Aqui está algo que eu li á muito tempo e sempre achei que podia ser expandido para compreender melhor o uso eficiente de tempo! A lei de Parkinson foi criada por Cyril Northcote Parkinson como um adagio sobre eficiência e a burocracia num sistema publico, ela diz:

Trabalho expande de forma a tomar todo o tempo disponível para a sua realização.

Verdade seja dita, esta máxima provem não de testes exaustivos mas de uma realidade empírica sobre organizações, que uma suficientemente grande burocracia vai sempre gerar suficiente trabalho interno para estar sempre “ocupada” e justificar a sua existência com uma produção proporcional ao seu tamanho.

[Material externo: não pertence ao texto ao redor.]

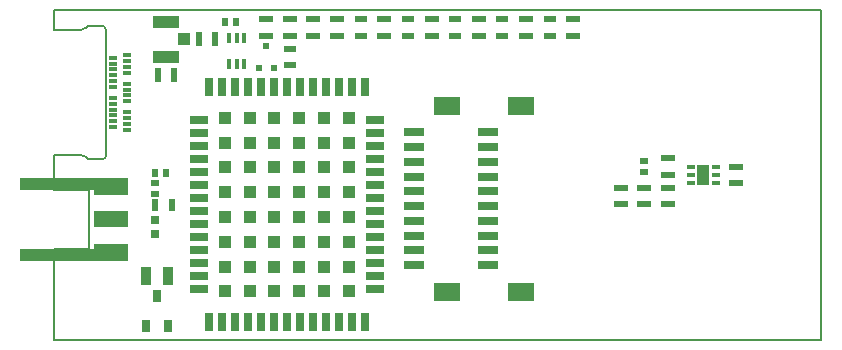
<source format=gtp>
G04*
G04 #@! TF.GenerationSoftware,Altium Limited,Altium Designer,21.9.2 (33)*
G04*
G04 Layer_Color=8421504*
%FSLAX44Y44*%
%MOMM*%
G71*
G04*
G04 #@! TF.SameCoordinates,5C5C66F8-9FC8-4E62-95D0-8360453F7E55*
G04*
G04*
G04 #@! TF.FilePolarity,Positive*
G04*
G01*
G75*
%ADD10C,0.2000*%
%ADD16R,0.5000X0.6500*%
%ADD17R,0.6500X0.5000*%
%ADD18R,0.6000X0.6000*%
%ADD19R,1.2000X0.5500*%
%ADD20R,0.7000X0.8000*%
%ADD21R,2.9200X1.3500*%
%ADD22R,0.5500X1.2000*%
%ADD23R,0.8000X0.3000*%
%ADD24R,1.0000X0.5500*%
%ADD25R,1.1000X1.7000*%
%ADD26R,0.6500X0.3500*%
%ADD27R,1.5000X0.8000*%
%ADD28R,0.8000X1.5000*%
%ADD29R,1.1000X1.1000*%
%ADD30R,2.2000X1.6000*%
%ADD31R,1.8000X0.7000*%
%ADD32R,0.5500X1.0000*%
%ADD33R,0.8000X1.0000*%
%ADD34R,0.9000X1.5000*%
%ADD35R,0.3500X0.8500*%
%ADD36R,1.0500X1.0000*%
%ADD37R,2.2000X1.0500*%
G36*
X63000Y137850D02*
Y123350D01*
X33800D01*
Y127250D01*
X-28400D01*
Y137850D01*
X63000D01*
D02*
G37*
G36*
X33800Y77750D02*
Y81650D01*
X63000D01*
Y67150D01*
X-28400D01*
Y77750D01*
X33800D01*
D02*
G37*
D10*
X23234Y262975D02*
G03*
X27344Y264678I0J5812D01*
G01*
X28985Y266319D02*
G03*
X29050Y266475I-156J156D01*
G01*
X43121Y265597D02*
G03*
X41000Y266475I-2121J-2121D01*
G01*
X44000Y263475D02*
G03*
X43121Y265597I-3000J0D01*
G01*
X43543Y154801D02*
G03*
X44000Y155903I-1103J1103D01*
G01*
X41000Y153500D02*
G03*
X43121Y154379I0J3000D01*
G01*
X29050Y153500D02*
G03*
X28985Y153656I-221J0D01*
G01*
X27344Y155298D02*
G03*
X23234Y157000I-4110J-4110D01*
G01*
X0Y262975D02*
Y280000D01*
X44000Y263475D02*
X44000Y155903D01*
X0Y262975D02*
X23234D01*
X27344Y264678D02*
X28985Y266319D01*
X29050Y266475D02*
X41000D01*
X43121Y265597D02*
Y265597D01*
Y154379D02*
X43543Y154801D01*
X29050Y153500D02*
X41000D01*
X27344Y155298D02*
X28985Y153656D01*
X0Y157000D02*
X23234D01*
X0Y127250D02*
Y156975D01*
Y127250D02*
X30000D01*
Y77750D02*
Y127250D01*
X0Y77750D02*
X30000D01*
X0Y0D02*
Y77750D01*
Y280000D02*
X650000D01*
Y0D02*
Y280000D01*
X0Y0D02*
X650000D01*
D16*
X86000Y141750D02*
D03*
X95000D02*
D03*
X145500Y270000D02*
D03*
X154500D02*
D03*
D17*
X86000Y124000D02*
D03*
Y133000D02*
D03*
X500000Y143000D02*
D03*
Y152000D02*
D03*
D18*
X173500Y230750D02*
D03*
X186500D02*
D03*
X180000Y249250D02*
D03*
D19*
X240000Y258000D02*
D03*
Y272000D02*
D03*
X200000D02*
D03*
Y258000D02*
D03*
X220000Y272000D02*
D03*
Y258000D02*
D03*
X520000Y115500D02*
D03*
Y129500D02*
D03*
Y140500D02*
D03*
Y154500D02*
D03*
X400000Y258000D02*
D03*
Y272000D02*
D03*
X280000Y258000D02*
D03*
Y272000D02*
D03*
X320000Y258000D02*
D03*
Y272000D02*
D03*
X360000Y258000D02*
D03*
Y272000D02*
D03*
X480000Y129500D02*
D03*
Y115500D02*
D03*
X500000D02*
D03*
Y129500D02*
D03*
X577500Y147000D02*
D03*
Y133000D02*
D03*
X440000Y272000D02*
D03*
Y258000D02*
D03*
X180000D02*
D03*
Y272000D02*
D03*
D20*
X86000Y89750D02*
D03*
Y102250D02*
D03*
D21*
X48400Y102500D02*
D03*
D22*
X102000Y225000D02*
D03*
X88000D02*
D03*
X123000Y255000D02*
D03*
X137000D02*
D03*
D23*
X62000Y241500D02*
D03*
Y236500D02*
D03*
Y231500D02*
D03*
Y226500D02*
D03*
Y217500D02*
D03*
Y212500D02*
D03*
Y207500D02*
D03*
Y202500D02*
D03*
Y193500D02*
D03*
Y188500D02*
D03*
Y183500D02*
D03*
Y178500D02*
D03*
X50000Y180500D02*
D03*
Y185500D02*
D03*
Y190500D02*
D03*
Y195500D02*
D03*
Y200500D02*
D03*
Y205500D02*
D03*
Y214500D02*
D03*
Y219500D02*
D03*
Y224500D02*
D03*
Y229500D02*
D03*
Y234500D02*
D03*
Y239500D02*
D03*
D24*
X380000Y272000D02*
D03*
Y258000D02*
D03*
X260000D02*
D03*
Y272000D02*
D03*
X300000Y258000D02*
D03*
Y272000D02*
D03*
X340000Y258000D02*
D03*
Y272000D02*
D03*
X420000D02*
D03*
Y258000D02*
D03*
X200000Y247000D02*
D03*
Y233000D02*
D03*
D25*
X550000Y140000D02*
D03*
D26*
X560500Y146500D02*
D03*
Y140000D02*
D03*
Y133500D02*
D03*
X539500D02*
D03*
Y140000D02*
D03*
Y146500D02*
D03*
D27*
X123000Y186500D02*
D03*
Y175500D02*
D03*
Y164500D02*
D03*
Y153500D02*
D03*
Y142500D02*
D03*
Y131500D02*
D03*
Y120500D02*
D03*
Y109500D02*
D03*
Y98500D02*
D03*
Y87500D02*
D03*
Y76500D02*
D03*
Y65500D02*
D03*
Y54500D02*
D03*
Y43500D02*
D03*
X272000D02*
D03*
Y54500D02*
D03*
Y65500D02*
D03*
Y76500D02*
D03*
Y87500D02*
D03*
Y98500D02*
D03*
Y109500D02*
D03*
Y120500D02*
D03*
Y131500D02*
D03*
Y142500D02*
D03*
Y153500D02*
D03*
Y164500D02*
D03*
Y175500D02*
D03*
Y186500D02*
D03*
D28*
X131500Y15500D02*
D03*
X142500D02*
D03*
X153500D02*
D03*
X164500D02*
D03*
X175500D02*
D03*
X186500D02*
D03*
X197500D02*
D03*
X208500D02*
D03*
X219500D02*
D03*
X230500D02*
D03*
X241500D02*
D03*
X252500D02*
D03*
X263500D02*
D03*
Y214500D02*
D03*
X252500D02*
D03*
X241500D02*
D03*
X230500D02*
D03*
X219500D02*
D03*
X208500D02*
D03*
X197500D02*
D03*
X186500D02*
D03*
X175500D02*
D03*
X164500D02*
D03*
X153500D02*
D03*
X142500D02*
D03*
X131500D02*
D03*
D29*
X145000Y188500D02*
D03*
X166000D02*
D03*
X187000D02*
D03*
X208000D02*
D03*
X229000D02*
D03*
X250000D02*
D03*
Y167500D02*
D03*
X229000D02*
D03*
X208000D02*
D03*
X187000D02*
D03*
X166000D02*
D03*
X145000D02*
D03*
Y146500D02*
D03*
X166000D02*
D03*
X187000D02*
D03*
X208000D02*
D03*
X229000D02*
D03*
X250000D02*
D03*
Y125500D02*
D03*
X229000D02*
D03*
X208000D02*
D03*
X187000D02*
D03*
X166000D02*
D03*
X145000D02*
D03*
Y104500D02*
D03*
X166000D02*
D03*
X187000D02*
D03*
X208000D02*
D03*
X229000D02*
D03*
X250000D02*
D03*
Y83500D02*
D03*
X229000D02*
D03*
X208000D02*
D03*
X187000D02*
D03*
X166000D02*
D03*
X145000D02*
D03*
Y62500D02*
D03*
X166000D02*
D03*
X187000D02*
D03*
X208000D02*
D03*
X229000D02*
D03*
X250000D02*
D03*
Y41500D02*
D03*
X229000D02*
D03*
X208000D02*
D03*
X187000D02*
D03*
X166000D02*
D03*
X145000D02*
D03*
D30*
X395500Y41250D02*
D03*
Y198750D02*
D03*
X333000Y41250D02*
D03*
Y198750D02*
D03*
D31*
X367500Y63750D02*
D03*
Y76250D02*
D03*
Y88750D02*
D03*
Y101250D02*
D03*
Y113750D02*
D03*
Y126250D02*
D03*
Y138750D02*
D03*
Y151250D02*
D03*
Y163750D02*
D03*
Y176250D02*
D03*
X305000Y63750D02*
D03*
Y76250D02*
D03*
Y88750D02*
D03*
Y101250D02*
D03*
Y113750D02*
D03*
Y126250D02*
D03*
Y138750D02*
D03*
Y151250D02*
D03*
Y163750D02*
D03*
Y176250D02*
D03*
D32*
X86000Y115000D02*
D03*
X100000D02*
D03*
D33*
X87500Y38000D02*
D03*
X97000Y12000D02*
D03*
X78000D02*
D03*
D34*
X78500Y55000D02*
D03*
X96500D02*
D03*
D35*
X161500Y256000D02*
D03*
X155000D02*
D03*
X148500D02*
D03*
X161500Y234000D02*
D03*
X155000D02*
D03*
X148500D02*
D03*
D36*
X110250Y255000D02*
D03*
D37*
X95000Y240250D02*
D03*
Y269750D02*
D03*
M02*

</source>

Mas conseguimos ver isso repetir-se em diversas ocasiões, aumenta-se horas de trabalho e a produção não cresce, dá-se mais incentivos financeiros mas não saem novos projetos, corta-se as horas de trabalho e a produção mantém-se na mesma, contrata-se mais pessoal mas não se ganha mais em proporção.

Claro que não devemos generalizar, depende muito do género de organização e trabalho, uma organização muito criativa pode não criar trabalhos de qualidade se as suas horas são cortadas em metade ou duplicadas ou uma empregada de limpeza pode não limpar a casa tão bem se era preciso 4 horas para o fazer bem, mas ela teve que o fazer em 1 hora, o que pode ficar só razoável.

Para reter, é que é preciso tentar sempre encontrar as ineficiências e o equilíbrio entre o que é preciso fazer e o tempo necessário para o fazer, que eficiência é algo difícil de manter e fácil de se perder, que deixado ao seu destino o empregado vai ter tendência a gerir o seu trabalho de forma a ser feito no tempo que lhe é exigido.